▸ **Exercise goal**:
Look in the data below for the line that contains "[34,635,48,644] So ->". Copy that line and the remaining lines exactly.

▸ **Records to use**:
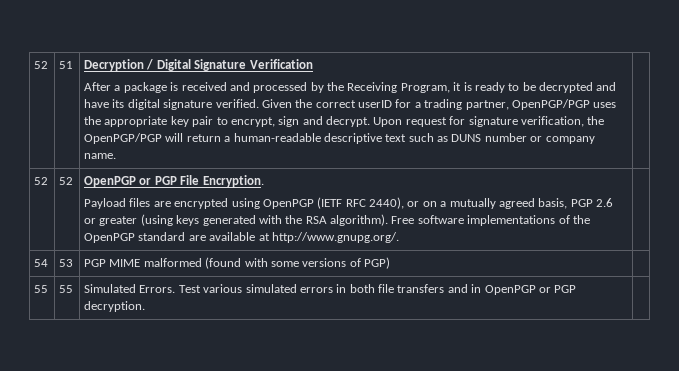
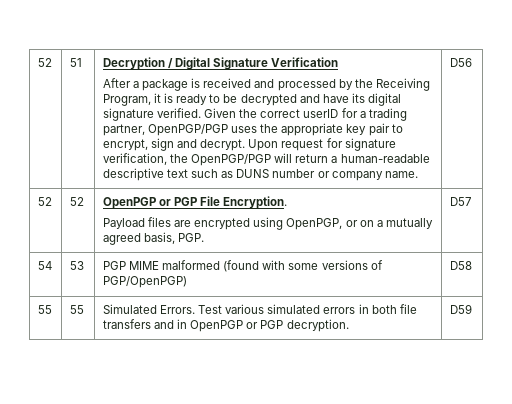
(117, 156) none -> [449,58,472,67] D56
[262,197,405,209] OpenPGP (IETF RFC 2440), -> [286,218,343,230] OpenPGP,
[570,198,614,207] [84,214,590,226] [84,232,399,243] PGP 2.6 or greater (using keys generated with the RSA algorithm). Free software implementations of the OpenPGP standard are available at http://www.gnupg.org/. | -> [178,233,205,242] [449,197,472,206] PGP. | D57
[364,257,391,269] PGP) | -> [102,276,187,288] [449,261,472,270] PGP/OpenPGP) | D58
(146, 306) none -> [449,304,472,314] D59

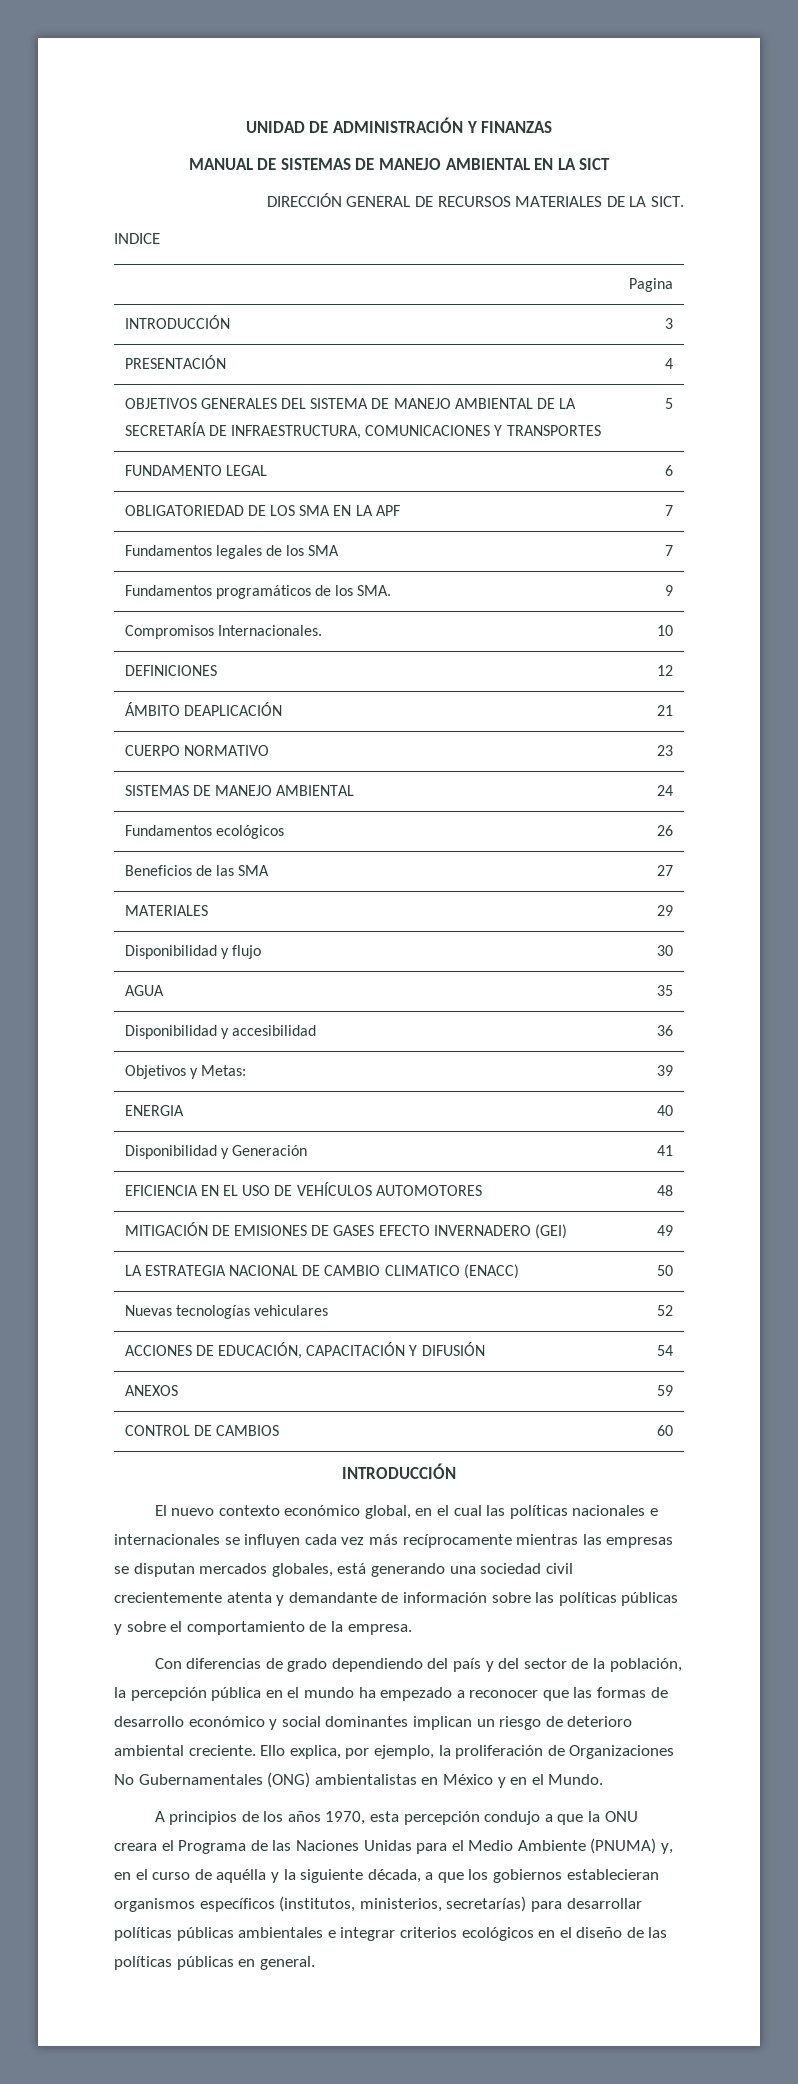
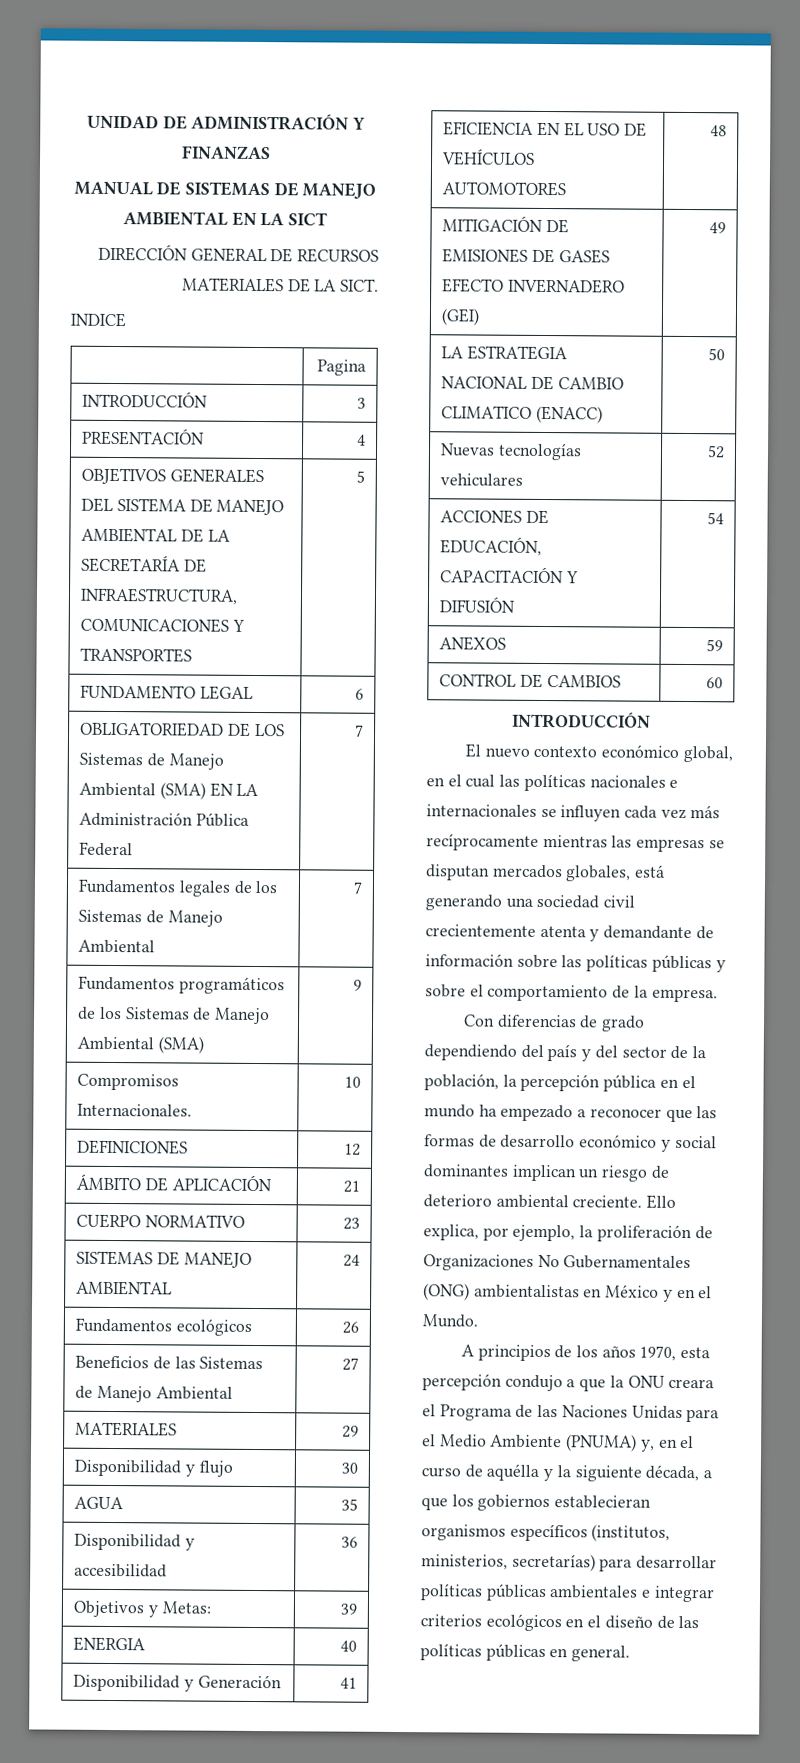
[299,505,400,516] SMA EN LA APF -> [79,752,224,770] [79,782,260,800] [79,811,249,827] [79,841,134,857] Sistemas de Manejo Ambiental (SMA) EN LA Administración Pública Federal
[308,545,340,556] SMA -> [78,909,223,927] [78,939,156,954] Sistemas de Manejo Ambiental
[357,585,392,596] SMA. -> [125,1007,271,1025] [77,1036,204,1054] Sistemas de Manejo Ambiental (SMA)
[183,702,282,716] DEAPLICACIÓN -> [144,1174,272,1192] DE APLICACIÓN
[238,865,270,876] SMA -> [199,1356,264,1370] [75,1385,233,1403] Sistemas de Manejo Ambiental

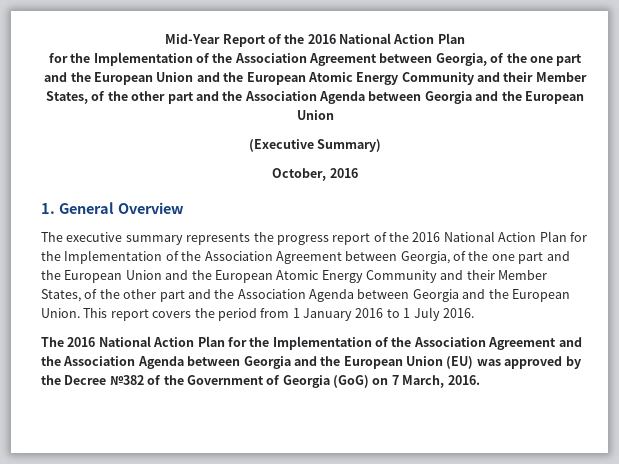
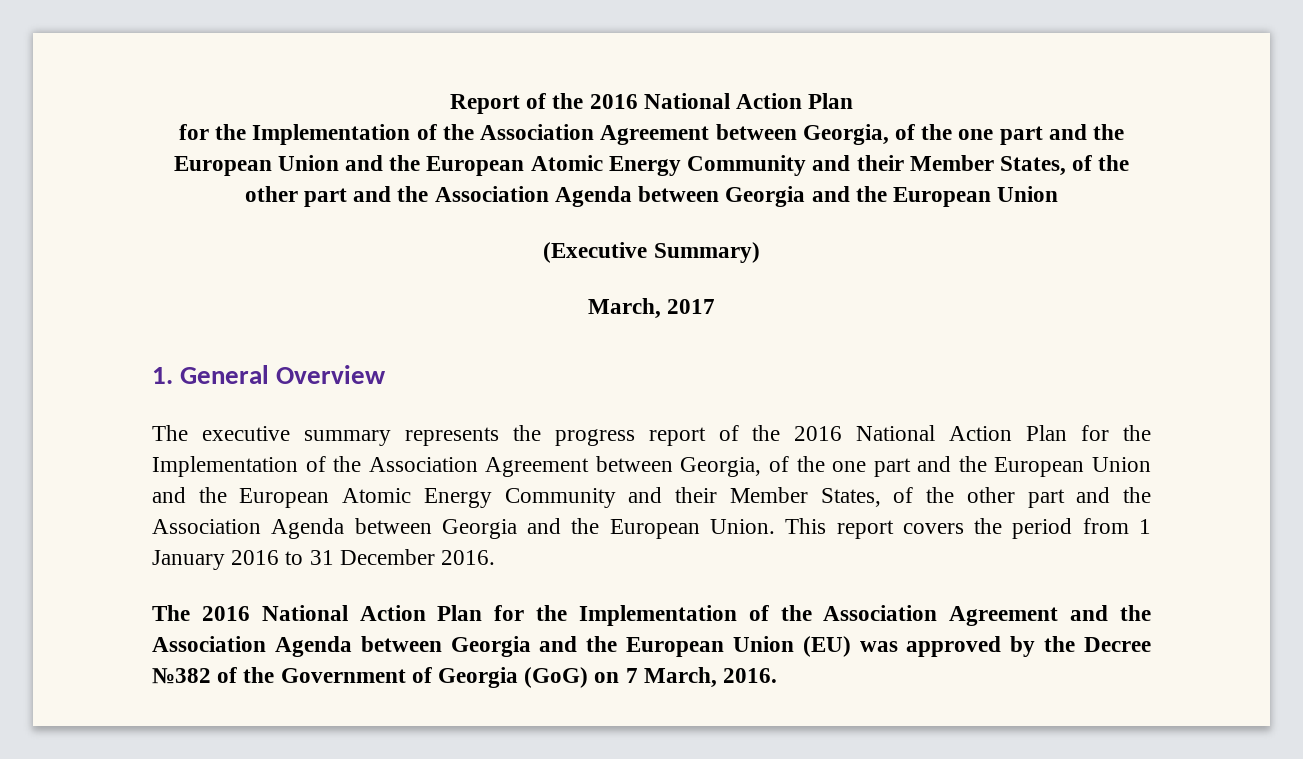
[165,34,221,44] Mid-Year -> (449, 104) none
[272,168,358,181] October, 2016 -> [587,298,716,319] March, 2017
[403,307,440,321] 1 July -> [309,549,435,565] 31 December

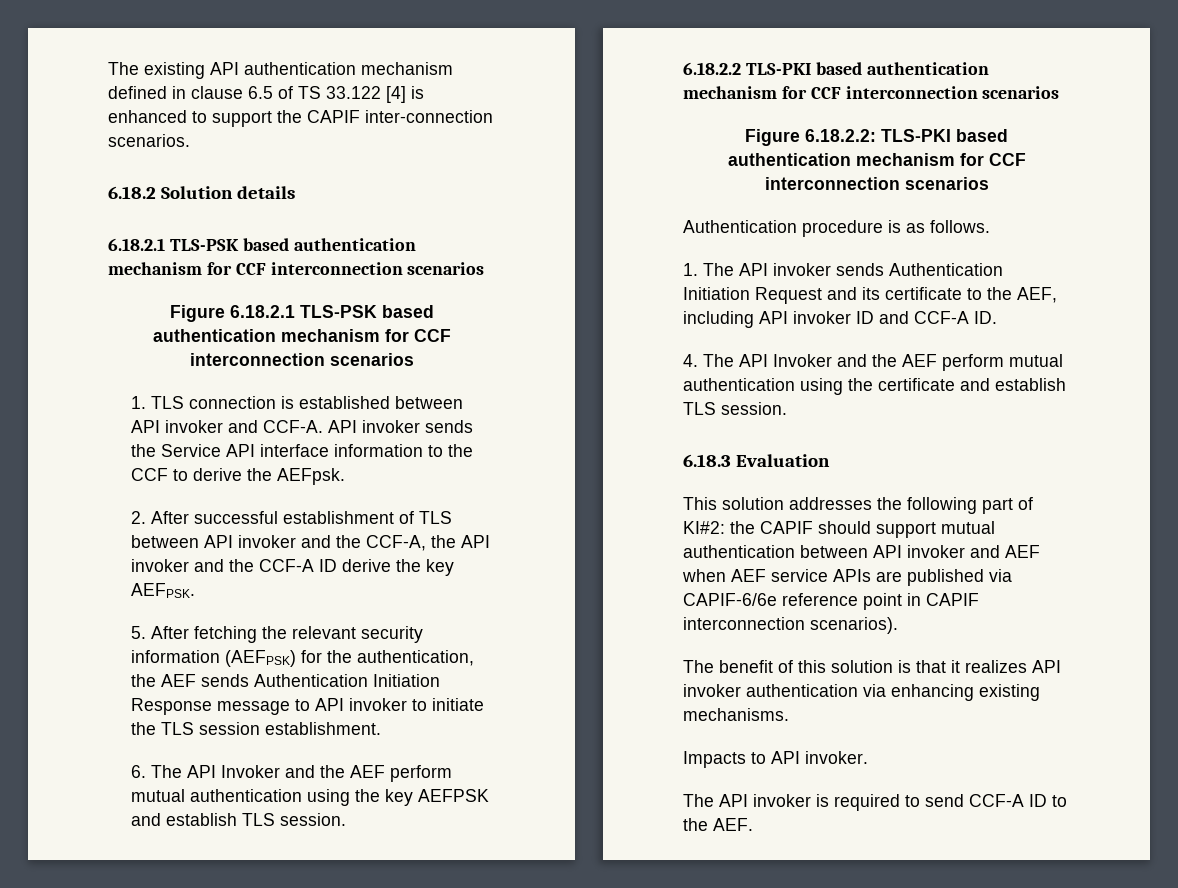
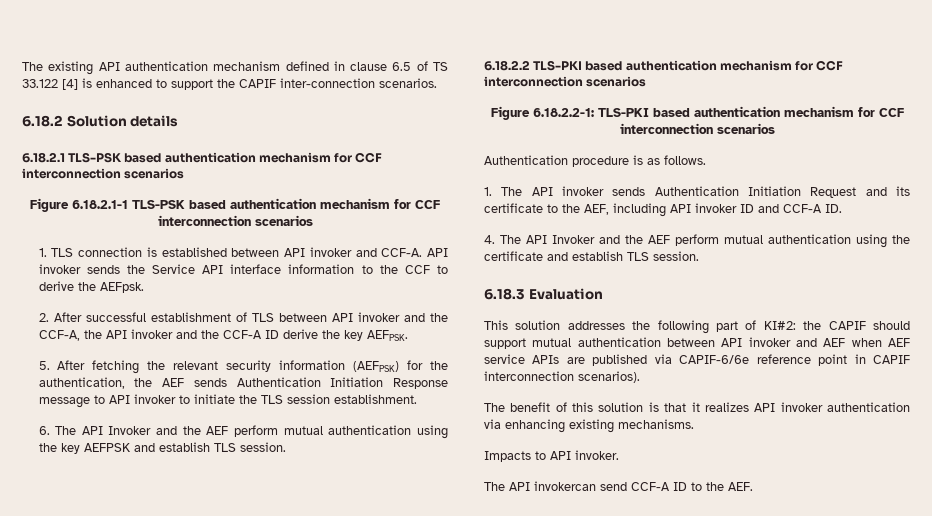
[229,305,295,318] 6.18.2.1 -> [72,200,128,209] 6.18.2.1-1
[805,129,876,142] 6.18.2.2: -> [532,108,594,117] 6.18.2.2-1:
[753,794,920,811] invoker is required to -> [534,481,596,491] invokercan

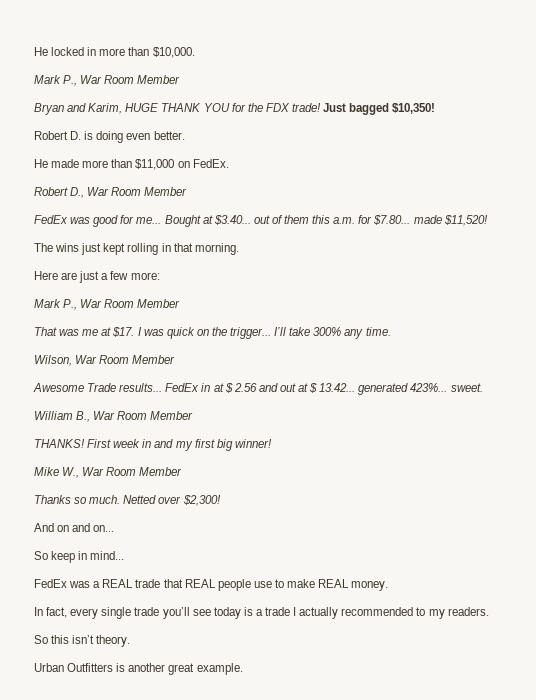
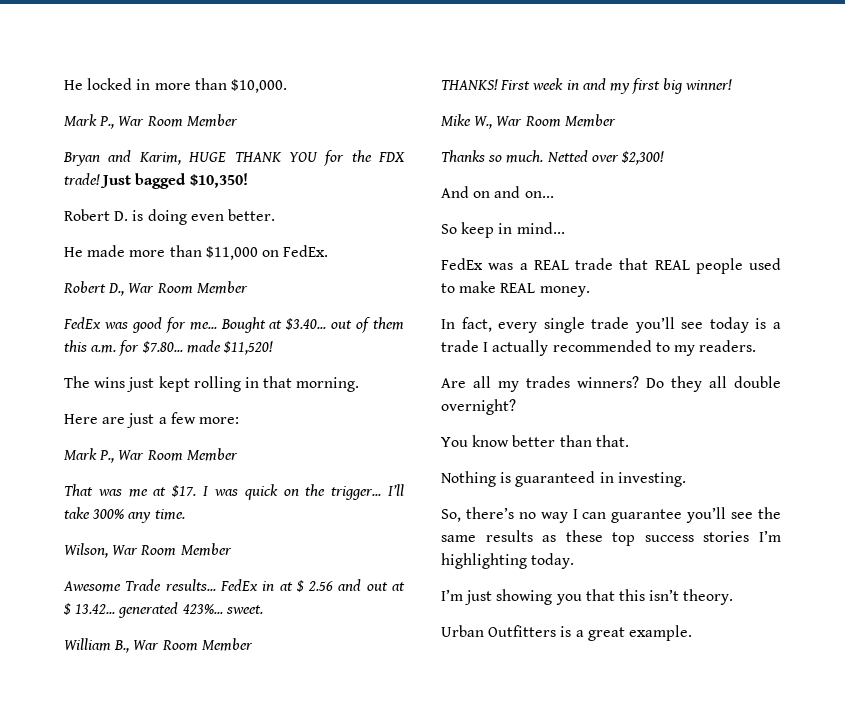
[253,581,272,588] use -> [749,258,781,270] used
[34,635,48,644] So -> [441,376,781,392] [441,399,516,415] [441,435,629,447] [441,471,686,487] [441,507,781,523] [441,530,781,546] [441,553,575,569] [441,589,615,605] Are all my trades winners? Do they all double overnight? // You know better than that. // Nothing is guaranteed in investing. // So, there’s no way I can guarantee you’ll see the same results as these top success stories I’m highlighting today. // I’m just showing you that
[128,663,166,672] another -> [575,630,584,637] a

▸ **Response area**:
[34,635,48,644] So -> [441,376,781,392] [441,399,516,415] [441,435,629,447] [441,471,686,487] [441,507,781,523] [441,530,781,546] [441,553,575,569] [441,589,615,605] Are all my trades winners? Do they all double overnight? // You know better than that. // Nothing is guaranteed in investing. // So, there’s no way I can guarantee you’ll see the same results as these top success stories I’m highlighting today. // I’m just showing you that
[128,663,166,672] another -> [575,630,584,637] a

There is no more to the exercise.